►

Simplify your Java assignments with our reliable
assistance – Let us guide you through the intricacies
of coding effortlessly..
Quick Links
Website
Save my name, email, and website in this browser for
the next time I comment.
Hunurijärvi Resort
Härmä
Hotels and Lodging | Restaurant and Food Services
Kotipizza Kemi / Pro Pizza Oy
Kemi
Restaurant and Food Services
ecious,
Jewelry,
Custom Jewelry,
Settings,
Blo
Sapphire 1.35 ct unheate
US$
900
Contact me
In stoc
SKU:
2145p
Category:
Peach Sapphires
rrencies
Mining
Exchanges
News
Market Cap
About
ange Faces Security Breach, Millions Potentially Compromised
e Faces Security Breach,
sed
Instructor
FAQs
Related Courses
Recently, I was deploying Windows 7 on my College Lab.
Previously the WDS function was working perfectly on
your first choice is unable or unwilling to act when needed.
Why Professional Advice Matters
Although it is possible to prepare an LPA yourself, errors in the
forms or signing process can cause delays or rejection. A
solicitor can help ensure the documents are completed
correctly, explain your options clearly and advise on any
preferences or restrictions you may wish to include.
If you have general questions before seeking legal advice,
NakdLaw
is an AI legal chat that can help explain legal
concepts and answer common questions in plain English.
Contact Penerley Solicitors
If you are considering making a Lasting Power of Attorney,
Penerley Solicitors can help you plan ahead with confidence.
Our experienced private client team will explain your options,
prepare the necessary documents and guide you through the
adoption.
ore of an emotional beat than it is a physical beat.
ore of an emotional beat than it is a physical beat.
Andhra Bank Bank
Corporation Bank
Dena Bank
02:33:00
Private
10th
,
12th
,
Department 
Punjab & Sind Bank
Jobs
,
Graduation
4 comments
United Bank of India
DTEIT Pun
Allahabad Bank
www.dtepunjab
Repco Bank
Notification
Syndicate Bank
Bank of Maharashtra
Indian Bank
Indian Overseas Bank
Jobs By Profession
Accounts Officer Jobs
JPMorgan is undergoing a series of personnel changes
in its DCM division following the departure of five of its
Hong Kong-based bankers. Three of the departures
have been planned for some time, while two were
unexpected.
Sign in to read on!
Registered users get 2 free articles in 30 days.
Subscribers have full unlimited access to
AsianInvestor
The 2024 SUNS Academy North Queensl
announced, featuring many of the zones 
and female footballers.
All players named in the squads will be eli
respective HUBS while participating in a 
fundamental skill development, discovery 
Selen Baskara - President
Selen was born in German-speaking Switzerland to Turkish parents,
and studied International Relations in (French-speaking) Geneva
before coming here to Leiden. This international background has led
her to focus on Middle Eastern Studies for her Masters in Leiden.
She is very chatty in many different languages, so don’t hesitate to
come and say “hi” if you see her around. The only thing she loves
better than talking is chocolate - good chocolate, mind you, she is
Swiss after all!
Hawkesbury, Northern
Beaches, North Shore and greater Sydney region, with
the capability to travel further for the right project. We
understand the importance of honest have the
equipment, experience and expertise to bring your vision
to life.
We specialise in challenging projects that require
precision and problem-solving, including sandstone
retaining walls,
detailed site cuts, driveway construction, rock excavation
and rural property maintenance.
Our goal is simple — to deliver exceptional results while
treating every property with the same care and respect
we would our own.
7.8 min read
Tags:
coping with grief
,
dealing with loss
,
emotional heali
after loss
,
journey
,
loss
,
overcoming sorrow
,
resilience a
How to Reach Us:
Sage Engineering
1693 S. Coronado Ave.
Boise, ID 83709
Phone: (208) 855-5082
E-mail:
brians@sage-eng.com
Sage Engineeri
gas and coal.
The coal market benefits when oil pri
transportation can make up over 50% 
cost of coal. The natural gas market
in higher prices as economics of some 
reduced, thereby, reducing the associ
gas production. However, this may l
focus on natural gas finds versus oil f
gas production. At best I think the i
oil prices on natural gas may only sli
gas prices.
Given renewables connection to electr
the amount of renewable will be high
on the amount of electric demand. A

◄

= What you are asked to do =
Format every line of the listing above as a JSON list of strings, one string per line, leaving out blank lines.

= Task result =
[
  "Simplify your Java assignments with our reliable",
  "assistance – Let us guide you through the intricacies",
  "of coding effortlessly..",
  "Quick Links",
  "Website",
  "Save my name, email, and website in this browser for",
  "the next time I comment.",
  "Hunurijärvi Resort",
  "Härmä",
  "Hotels and Lodging | Restaurant and Food Services",
  "Kotipizza Kemi / Pro Pizza Oy",
  "Kemi",
  "Restaurant and Food Services",
  "ecious,",
  "Jewelry,",
  "Custom Jewelry,",
  "Settings,",
  "Blo",
  "Sapphire 1.35 ct unheate",
  "US$",
  "900",
  "Contact me",
  "In stoc",
  "SKU:",
  "2145p",
  "Category:",
  "Peach Sapphires",
  "rrencies",
  "Mining",
  "Exchanges",
  "News",
  "Market Cap",
  "About",
  "ange Faces Security Breach, Millions Potentially Compromised",
  "e Faces Security Breach,",
  "sed",
  "Instructor",
  "FAQs",
  "Related Courses",
  "Recently, I was deploying Windows 7 on my College Lab.",
  "Previously the WDS function was working perfectly on",
  "your first choice is unable or unwilling to act when needed.",
  "Why Professional Advice Matters",
  "Although it is possible to prepare an LPA yourself, errors in the",
  "forms or signing process can cause delays or rejection. A",
  "solicitor can help ensure the documents are completed",
  "correctly, explain your options clearly and advise on any",
  "preferences or restrictions you may wish to include.",
  "If you have general questions before seeking legal advice,",
  "NakdLaw",
  "is an AI legal chat that can help explain legal",
  "concepts and answer common questions in plain English.",
  "Contact Penerley Solicitors",
  "If you are considering making a Lasting Power of Attorney,",
  "Penerley Solicitors can help you plan ahead with confidence.",
  "Our experienced private client team will explain your options,",
  "prepare the necessary documents and guide you through the",
  "adoption.",
  "ore of an emotional beat than it is a physical beat.",
  "ore of an emotional beat than it is a physical beat.",
  "Andhra Bank Bank",
  "Corporation Bank",
  "Dena Bank",
  "02:33:00",
  "Private",
  "10th",
  ",",
  "12th",
  ",",
  "Department ",
  "Punjab & Sind Bank",
  "Jobs",
  ",",
  "Graduation",
  "4 comments",
  "United Bank of India",
  "DTEIT Pun",
  "Allahabad Bank",
  "www.dtepunjab",
  "Repco Bank",
  "Notification",
  "Syndicate Bank",
  "Bank of Maharashtra",
  "Indian Bank",
  "Indian Overseas Bank",
  "Jobs By Profession",
  "Accounts Officer Jobs",
  "JPMorgan is undergoing a series of personnel changes",
  "in its DCM division following the departure of five of its",
  "Hong Kong-based bankers. Three of the departures",
  "have been planned for some time, while two were",
  "unexpected.",
  "Sign in to read on!",
  "Registered users get 2 free articles in 30 days.",
  "Subscribers have full unlimited access to",
  "AsianInvestor",
  "The 2024 SUNS Academy North Queensl",
  "announced, featuring many of the zones ",
  "and female footballers.",
  "All players named in the squads will be eli",
  "respective HUBS while participating in a ",
  "fundamental skill development, discovery ",
  "Selen Baskara - President",
  "Selen was born in German-speaking Switzerland to Turkish parents,",
  "and studied International Relations in (French-speaking) Geneva",
  "before coming here to Leiden. This international background has led",
  "her to focus on Middle Eastern Studies for her Masters in Leiden.",
  "She is very chatty in many different languages, so don’t hesitate to",
  "come and say “hi” if you see her around. The only thing she loves",
  "better than talking is chocolate - good chocolate, mind you, she is",
  "Swiss after all!",
  "Hawkesbury, Northern",
  "Beaches, North Shore and greater Sydney region, with",
  "the capability to travel further for the right project. We",
  "understand the importance of honest have the",
  "equipment, experience and expertise to bring your vision",
  "to life.",
  "We specialise in challenging projects that require",
  "precision and problem-solving, including sandstone",
  "retaining walls,",
  "detailed site cuts, driveway construction, rock excavation",
  "and rural property maintenance.",
  "Our goal is simple — to deliver exceptional results while",
  "treating every property with the same care and respect",
  "we would our own.",
  "7.8 min read",
  "Tags:",
  "coping with grief",
  ",",
  "dealing with loss",
  ",",
  "emotional heali",
  "after loss",
  ",",
  "journey",
  ",",
  "loss",
  ",",
  "overcoming sorrow",
  ",",
  "resilience a",
  "How to Reach Us:",
  "Sage Engineering",
  "1693 S. Coronado Ave.",
  "Boise, ID 83709",
  "Phone: (208) 855-5082",
  "E-mail:",
  "brians@sage-eng.com",
  "Sage Engineeri",
  "gas and coal.",
  "The coal market benefits when oil pri",
  "transportation can make up over 50% ",
  "cost of coal. The natural gas market",
  "in higher prices as economics of some ",
  "reduced, thereby, reducing the associ",
  "gas production. However, this may l",
  "focus on natural gas finds versus oil f",
  "gas production. At best I think the i",
  "oil prices on natural gas may only sli",
  "gas prices.",
  "Given renewables connection to electr",
  "the amount of renewable will be high",
  "on the amount of electric demand. A"
]